Buildings Insurance – What’s It Good For?

Buildings Insurance – What’s It Good For?

Buildings insurance – it’s not legally mandatory, but many homeowners should take it out. It differs from contents insurance in that it covers the actual building – usually from things like fire, flood and other forms of damage. Despite not being a legal requirement, many mortgage providers will require you to take out a policy.
man holding house

As we’ve stated before, home insurance usually comes in two forms: contents and buildings insurance. These types of cover are actually very different, but they do affect something very important: your household.

Buildings insurance – Just what is it?

Buildings insurance is a policy that focuses on protect damage done to your house’s structure. This includes windows, walls, floors and the roof. Fixtures and fittings that experience damage are also covered by buildings insurance. For example, if you’ve got a fitted bathroom/kitchen then your policy will likely pay for any repairs that need to be done due to damage.

The specifics – What buildings insurance covers

Essentially, your buildings insurance covers the cost of repairing (or even rebuilding) your home, should it be damaged. The specifics vary from one policy to the next. So, as a homeowner it is important to know exactly what sort of cover you want to get. In general, though, homeowners can claim the following:

  • Vandalism done to the house
  • Subsidence
  • Trees falling on your property
  • Explosions, fire, smoke
  • Collisions with lorries and cars
  • Water damage (from leaking pipes)
  • Oil, if it leaks from the heating system.
  • Damage from natural disasters (floods, storms)

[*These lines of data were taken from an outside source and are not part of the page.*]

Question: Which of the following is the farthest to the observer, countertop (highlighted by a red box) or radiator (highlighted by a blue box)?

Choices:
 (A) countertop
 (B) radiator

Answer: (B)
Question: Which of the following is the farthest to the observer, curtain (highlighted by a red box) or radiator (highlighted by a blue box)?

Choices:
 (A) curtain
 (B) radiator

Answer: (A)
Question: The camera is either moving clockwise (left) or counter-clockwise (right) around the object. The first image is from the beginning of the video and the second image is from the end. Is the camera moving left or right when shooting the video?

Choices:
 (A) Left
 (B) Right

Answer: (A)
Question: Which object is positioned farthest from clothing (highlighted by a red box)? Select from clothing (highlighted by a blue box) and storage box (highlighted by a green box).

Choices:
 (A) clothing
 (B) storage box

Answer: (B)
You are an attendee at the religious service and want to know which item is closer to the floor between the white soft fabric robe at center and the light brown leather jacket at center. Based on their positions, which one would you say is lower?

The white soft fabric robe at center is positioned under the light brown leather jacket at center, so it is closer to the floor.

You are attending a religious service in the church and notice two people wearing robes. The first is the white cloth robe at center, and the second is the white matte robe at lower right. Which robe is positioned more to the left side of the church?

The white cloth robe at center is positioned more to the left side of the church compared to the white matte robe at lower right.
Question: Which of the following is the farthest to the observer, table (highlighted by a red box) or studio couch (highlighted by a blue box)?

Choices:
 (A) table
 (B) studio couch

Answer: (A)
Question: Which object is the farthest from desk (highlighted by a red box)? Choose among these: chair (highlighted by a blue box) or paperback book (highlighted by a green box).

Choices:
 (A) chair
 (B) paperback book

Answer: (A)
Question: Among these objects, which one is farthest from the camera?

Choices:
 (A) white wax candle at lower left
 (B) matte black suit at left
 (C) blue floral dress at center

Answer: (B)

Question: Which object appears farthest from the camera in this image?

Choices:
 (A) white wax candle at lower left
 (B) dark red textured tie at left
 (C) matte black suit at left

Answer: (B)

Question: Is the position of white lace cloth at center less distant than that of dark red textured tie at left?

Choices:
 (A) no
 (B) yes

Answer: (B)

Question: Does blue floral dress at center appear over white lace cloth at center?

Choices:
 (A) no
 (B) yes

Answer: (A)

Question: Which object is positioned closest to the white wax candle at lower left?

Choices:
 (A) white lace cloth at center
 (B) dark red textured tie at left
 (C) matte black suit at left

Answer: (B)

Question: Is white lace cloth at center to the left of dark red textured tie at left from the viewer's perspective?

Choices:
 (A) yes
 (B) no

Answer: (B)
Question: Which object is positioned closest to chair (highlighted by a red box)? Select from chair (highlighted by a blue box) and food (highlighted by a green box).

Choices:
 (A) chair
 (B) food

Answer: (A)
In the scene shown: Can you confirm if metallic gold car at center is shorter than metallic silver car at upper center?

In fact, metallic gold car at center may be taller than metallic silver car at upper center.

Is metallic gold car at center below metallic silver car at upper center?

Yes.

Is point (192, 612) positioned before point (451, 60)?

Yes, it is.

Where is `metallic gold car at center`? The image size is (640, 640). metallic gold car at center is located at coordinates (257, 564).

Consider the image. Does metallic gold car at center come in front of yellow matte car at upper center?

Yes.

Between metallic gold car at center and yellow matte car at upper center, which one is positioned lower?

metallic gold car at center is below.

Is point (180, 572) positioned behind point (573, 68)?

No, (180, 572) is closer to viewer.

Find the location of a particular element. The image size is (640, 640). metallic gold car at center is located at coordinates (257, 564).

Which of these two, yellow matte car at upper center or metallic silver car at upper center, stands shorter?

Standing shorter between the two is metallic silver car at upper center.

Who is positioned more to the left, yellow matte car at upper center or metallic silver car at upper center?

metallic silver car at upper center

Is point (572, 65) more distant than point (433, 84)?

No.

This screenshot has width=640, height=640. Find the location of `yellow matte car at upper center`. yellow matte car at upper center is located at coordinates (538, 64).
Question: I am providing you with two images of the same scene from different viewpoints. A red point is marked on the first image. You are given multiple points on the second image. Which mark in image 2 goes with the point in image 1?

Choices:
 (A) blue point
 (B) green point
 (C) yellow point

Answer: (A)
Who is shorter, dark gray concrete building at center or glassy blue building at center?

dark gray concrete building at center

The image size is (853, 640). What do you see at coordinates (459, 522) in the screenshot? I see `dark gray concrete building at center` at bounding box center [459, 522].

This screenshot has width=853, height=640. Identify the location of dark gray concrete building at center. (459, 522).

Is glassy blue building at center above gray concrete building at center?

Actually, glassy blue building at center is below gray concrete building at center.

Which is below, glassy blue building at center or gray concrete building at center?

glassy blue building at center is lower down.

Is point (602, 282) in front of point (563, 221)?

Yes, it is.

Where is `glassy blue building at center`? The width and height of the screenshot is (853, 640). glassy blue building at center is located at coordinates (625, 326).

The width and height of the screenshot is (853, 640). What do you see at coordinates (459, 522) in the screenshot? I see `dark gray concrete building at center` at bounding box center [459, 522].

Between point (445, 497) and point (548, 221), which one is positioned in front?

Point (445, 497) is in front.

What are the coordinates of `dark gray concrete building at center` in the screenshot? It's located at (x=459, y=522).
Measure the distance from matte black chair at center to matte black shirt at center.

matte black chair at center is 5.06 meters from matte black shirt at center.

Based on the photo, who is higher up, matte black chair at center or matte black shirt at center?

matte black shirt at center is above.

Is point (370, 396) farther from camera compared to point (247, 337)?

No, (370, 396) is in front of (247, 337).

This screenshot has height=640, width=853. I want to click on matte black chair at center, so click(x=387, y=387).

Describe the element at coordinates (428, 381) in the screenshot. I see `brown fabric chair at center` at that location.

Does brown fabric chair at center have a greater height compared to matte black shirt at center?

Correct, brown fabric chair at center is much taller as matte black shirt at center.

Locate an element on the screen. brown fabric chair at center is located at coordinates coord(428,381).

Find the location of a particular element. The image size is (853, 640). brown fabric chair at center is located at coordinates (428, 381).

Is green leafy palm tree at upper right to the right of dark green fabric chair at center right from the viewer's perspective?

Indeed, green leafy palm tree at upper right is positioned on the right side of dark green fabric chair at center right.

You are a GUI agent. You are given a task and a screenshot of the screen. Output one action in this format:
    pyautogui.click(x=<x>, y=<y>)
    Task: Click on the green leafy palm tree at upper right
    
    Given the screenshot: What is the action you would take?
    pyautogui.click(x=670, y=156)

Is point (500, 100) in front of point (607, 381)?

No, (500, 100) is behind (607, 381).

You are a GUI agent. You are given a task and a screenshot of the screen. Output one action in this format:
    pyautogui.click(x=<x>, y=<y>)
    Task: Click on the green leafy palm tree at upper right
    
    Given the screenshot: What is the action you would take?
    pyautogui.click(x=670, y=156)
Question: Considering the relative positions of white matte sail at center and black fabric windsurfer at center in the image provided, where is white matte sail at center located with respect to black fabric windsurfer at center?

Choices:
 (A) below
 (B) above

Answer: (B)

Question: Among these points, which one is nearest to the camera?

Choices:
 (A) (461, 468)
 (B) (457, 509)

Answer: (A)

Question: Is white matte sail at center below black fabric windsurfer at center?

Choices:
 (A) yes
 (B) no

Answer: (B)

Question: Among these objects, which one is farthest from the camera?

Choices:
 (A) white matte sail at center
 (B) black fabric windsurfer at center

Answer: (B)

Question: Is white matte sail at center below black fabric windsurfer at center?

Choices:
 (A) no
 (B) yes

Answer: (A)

Your buildings insurance policy may cover other structures around the home. These include things like outhouses, sheds, granny flats and outside walls.

So, what isn’t covered?

You cannot get cover for the general wear and tear that occurs. Again, exclusions can vary depending on the policy. Some example of exclusions include:

  • Frost (the exception being if it comes from a burst pipe)
  • Pests (birds, insects)
  • Leaking gutters

If your property is left empty for more than 30 or 60 days, you usually cannot claim from your buildings insurance policy.

NOTE: You can arrange cover with your provider if you let them know beforehand.

Who needs buildings insurance?

Anyone who either owns their own home or lets out a property should take out buildings cover policy. If you have a mortgage (which most homeowners do), its highly likely that your bank will make this a condition of the loan. Tenants don’t need to take out buildings insurance – this is the responsibility of the landlord (although in this case, specific cover known as landlord insurance exists).

Tenants renting a property from someone can cover themselves in a different way, however. There is a specific type of cover known as tenants’ insurance.

Buildings Insurance and Leasehold Flats

Those who own a leasehold flat may not need buildings insurance – there may already be a policy in place from landlord of the freehold. If you do have questions, make sure to ask a solicitor. Buildings cover may have to be arranged if you have organized to buy a share of the freehold from the landlord. While this is possible individually, it is often cheaper when you take out a block policy.